Last year, the US State Department reversed an Obama-era decision that banned websites from posting 3D gun blueprints online, such as Defense Distributed.
Attorney General Shapiro then joined 18 other Attorneys General in suing to get the ban to be upheld. And in November, a federal judge ruled in favor of Pennsylvania, and 18 other U.S. states, in preventing the blueprints from being accessible.
The website had been selling the blueprints as a previous court order only stopped it from posting the prints for free.
Under last month's ruling, the site had stopped selling them.
There is some debate as to how effective 3D-printed guns really are. Probation officers in Sacramento, California found a man, who was on probation for illegal possession of a firearm, with a 3D-printed gun. Police said the gun wasn't functional and the suspect didn't finish it because it was too much work.
A 3D-gun manufacturer, also based in Sacramento, California, said it is not convinced 3D-printed guns are safe. He argued the material used to build them is very similar to the plastics used to make legos.
While Pennsylvania takes action to keep better track of illegal, ghost, and 3D-printed guns, two states have already enacted dramatic reforms to prevent those firearms from falling into the wrong hands.
In 2016, California enacted a law imposing multiple requirements on anyone who manufactures or assembles a firearm. The law, which went into effect in 2018, requires self-made guns to have a unique serial number provided by the California Department of Justice. It also mandates gun owners to provide information about the newly-serialized firearms, including their own personal information to the CA DOJ.
Furthermore, anyone who had a gun without a serial number when the law went into effect last year has to apply to the DOJ for one and they have to put it on the gun. If they don't, they have to turn it over to police. Consequentially, people and companies are expressly prohibited from helping anyone, who is not allowed to own a firearm under California state law, with manufacturing or assembling a gun.
Finally, the homemade guns have to be compliant with the California Unsafe Handgun Act, so they meet safety requirements.
Over in The Garden State, New Jersey's Ghost Gun Law is considered the most comprehensive of its kind in the country.
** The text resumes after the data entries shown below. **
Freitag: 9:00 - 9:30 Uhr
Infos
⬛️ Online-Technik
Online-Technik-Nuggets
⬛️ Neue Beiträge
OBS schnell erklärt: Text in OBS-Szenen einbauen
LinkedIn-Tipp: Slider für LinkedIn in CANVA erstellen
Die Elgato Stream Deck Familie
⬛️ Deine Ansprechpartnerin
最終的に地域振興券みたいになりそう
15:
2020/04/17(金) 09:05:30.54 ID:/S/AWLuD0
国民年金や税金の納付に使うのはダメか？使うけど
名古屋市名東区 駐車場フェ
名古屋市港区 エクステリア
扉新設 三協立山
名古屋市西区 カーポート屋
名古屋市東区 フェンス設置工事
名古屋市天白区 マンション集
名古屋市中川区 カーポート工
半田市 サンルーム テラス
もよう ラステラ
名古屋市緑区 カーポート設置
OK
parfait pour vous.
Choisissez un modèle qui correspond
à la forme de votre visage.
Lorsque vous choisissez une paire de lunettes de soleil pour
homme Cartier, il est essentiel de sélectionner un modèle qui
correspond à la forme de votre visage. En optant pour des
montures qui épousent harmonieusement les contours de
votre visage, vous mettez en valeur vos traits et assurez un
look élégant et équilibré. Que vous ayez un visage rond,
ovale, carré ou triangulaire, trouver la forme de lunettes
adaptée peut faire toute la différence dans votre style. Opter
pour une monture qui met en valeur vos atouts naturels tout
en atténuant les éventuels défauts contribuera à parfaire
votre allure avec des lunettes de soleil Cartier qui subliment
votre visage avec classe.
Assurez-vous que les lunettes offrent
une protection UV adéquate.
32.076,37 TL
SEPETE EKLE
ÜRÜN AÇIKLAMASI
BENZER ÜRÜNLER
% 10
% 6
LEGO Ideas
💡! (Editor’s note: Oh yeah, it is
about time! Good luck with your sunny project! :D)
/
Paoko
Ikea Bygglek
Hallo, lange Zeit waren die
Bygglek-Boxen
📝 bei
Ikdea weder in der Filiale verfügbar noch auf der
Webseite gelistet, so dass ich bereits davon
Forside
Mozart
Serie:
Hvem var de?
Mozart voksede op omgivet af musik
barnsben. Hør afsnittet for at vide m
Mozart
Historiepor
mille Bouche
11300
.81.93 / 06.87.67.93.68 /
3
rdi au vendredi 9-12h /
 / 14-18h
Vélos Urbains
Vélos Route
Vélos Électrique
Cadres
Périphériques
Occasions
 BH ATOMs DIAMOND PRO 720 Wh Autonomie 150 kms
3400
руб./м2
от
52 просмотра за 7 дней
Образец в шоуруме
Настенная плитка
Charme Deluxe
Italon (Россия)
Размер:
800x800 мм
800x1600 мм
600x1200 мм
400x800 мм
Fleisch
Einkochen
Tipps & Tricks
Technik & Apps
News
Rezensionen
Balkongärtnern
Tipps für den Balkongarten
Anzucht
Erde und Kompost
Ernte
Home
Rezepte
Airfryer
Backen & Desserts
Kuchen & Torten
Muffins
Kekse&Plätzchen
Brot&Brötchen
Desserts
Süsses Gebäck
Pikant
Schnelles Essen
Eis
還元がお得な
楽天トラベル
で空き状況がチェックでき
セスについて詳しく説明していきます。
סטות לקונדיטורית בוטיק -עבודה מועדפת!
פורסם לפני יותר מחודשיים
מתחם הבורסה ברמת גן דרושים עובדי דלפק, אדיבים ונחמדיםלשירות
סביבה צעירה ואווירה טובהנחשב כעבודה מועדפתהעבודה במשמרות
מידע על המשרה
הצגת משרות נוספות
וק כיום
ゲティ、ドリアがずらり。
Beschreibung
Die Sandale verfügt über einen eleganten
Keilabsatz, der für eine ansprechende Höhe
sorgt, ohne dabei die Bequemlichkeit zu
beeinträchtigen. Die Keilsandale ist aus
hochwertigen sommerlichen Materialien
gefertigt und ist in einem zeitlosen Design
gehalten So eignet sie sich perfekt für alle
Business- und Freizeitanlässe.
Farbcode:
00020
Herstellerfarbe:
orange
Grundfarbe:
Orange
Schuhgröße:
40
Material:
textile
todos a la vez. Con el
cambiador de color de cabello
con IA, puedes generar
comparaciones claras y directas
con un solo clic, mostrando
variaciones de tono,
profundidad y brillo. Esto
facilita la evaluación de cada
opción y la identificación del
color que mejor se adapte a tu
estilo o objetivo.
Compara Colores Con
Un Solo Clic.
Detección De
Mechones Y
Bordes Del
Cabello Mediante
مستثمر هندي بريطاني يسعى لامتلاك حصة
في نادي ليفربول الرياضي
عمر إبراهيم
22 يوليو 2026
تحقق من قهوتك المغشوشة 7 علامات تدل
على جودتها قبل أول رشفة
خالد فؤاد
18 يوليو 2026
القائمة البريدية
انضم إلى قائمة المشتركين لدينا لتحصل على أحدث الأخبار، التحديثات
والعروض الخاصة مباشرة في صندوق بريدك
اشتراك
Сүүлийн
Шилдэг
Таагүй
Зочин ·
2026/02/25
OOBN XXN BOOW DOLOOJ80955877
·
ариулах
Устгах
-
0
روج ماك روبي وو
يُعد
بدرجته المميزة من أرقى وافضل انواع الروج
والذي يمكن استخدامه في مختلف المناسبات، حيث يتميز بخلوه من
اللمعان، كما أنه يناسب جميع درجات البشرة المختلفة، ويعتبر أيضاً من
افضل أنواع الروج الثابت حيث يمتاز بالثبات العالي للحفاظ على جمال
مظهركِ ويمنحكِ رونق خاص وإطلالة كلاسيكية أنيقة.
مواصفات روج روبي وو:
Under the law, which went into effect in 2018, people are prohibited from buying or acquiring firearms parts, including unserialized frame or receivers, "from which a firearm without a serial number may be readily manufactured or otherwise assembled." It also bans using 3D-printers from printing guns or gun parts, including receivers and magazines, unless the printer is a state-licensed firearm manufacturer or dealer. It also bans the distribution of computer code that can create the gun parts or guns.
The law also expands the federal ban on undetectable firearms so the major components of one have to be detectable by security-screening devices.
Like California, New Jersey's ghost gun law also requires registered serial numbers on all firearms.
As Shapiro continues to tackle gun violence in Pennsylvania, gun-rights advocates continue to voice concern. But the State Attorney General argues today's legal opinion doesn't make any firearms illegal, so it doesn't infringe on anyone's Second Amendment rights. He said those sorts of concerns dodge the issue at hand, "too many criminals have taken advantage of these loopholes to gain access to guns that they should never have had to begin with. We’ve read the same headlines, had the same emotional reactions, submitted to the same numbness, rinse and repeat.”